■ **Task directions**: Rename "lens line" to "intrinsics line" throughout the stretch from the line containing "Views of one" through the line containing "0.084811, 0.968476, -0.567419]]", and give only those lines back with nothing else altered.

■ **Record excerpts**:
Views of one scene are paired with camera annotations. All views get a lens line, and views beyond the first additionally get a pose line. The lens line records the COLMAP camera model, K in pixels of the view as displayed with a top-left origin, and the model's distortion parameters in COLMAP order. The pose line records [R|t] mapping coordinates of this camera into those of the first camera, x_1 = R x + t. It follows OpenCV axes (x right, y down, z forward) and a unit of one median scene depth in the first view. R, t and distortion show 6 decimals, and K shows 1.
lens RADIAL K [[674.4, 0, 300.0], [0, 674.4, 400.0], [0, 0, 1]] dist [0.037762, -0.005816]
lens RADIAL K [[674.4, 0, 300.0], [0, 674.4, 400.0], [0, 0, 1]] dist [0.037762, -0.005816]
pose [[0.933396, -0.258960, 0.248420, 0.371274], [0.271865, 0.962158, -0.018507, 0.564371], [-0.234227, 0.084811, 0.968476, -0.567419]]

--

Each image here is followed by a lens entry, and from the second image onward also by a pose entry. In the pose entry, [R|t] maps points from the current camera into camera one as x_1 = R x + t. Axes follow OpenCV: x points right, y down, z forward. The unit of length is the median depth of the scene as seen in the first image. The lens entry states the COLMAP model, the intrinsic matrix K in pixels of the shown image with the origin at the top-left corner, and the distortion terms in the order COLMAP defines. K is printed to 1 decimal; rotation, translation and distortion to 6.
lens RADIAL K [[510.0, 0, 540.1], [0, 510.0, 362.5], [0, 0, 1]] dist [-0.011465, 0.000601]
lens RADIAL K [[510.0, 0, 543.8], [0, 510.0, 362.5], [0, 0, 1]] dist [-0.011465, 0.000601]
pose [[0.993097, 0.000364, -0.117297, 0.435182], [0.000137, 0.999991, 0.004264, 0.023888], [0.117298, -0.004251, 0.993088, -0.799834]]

■ **Result of this task**:
Views of one scene are paired with camera annotations. All views get a intrinsics line, and views beyond the first additionally get a pose line. The intrinsics line records the COLMAP camera model, K in pixels of the view as displayed with a top-left origin, and the model's distortion parameters in COLMAP order. The pose line records [R|t] mapping coordinates of this camera into those of the first camera, x_1 = R x + t. It follows OpenCV axes (x right, y down, z forward) and a unit of one median scene depth in the first view. R, t and distortion show 6 decimals, and K shows 1.
lens RADIAL K [[674.4, 0, 300.0], [0, 674.4, 400.0], [0, 0, 1]] dist [0.037762, -0.005816]
lens RADIAL K [[674.4, 0, 300.0], [0, 674.4, 400.0], [0, 0, 1]] dist [0.037762, -0.005816]
pose [[0.933396, -0.258960, 0.248420, 0.371274], [0.271865, 0.962158, -0.018507, 0.564371], [-0.234227, 0.084811, 0.968476, -0.567419]]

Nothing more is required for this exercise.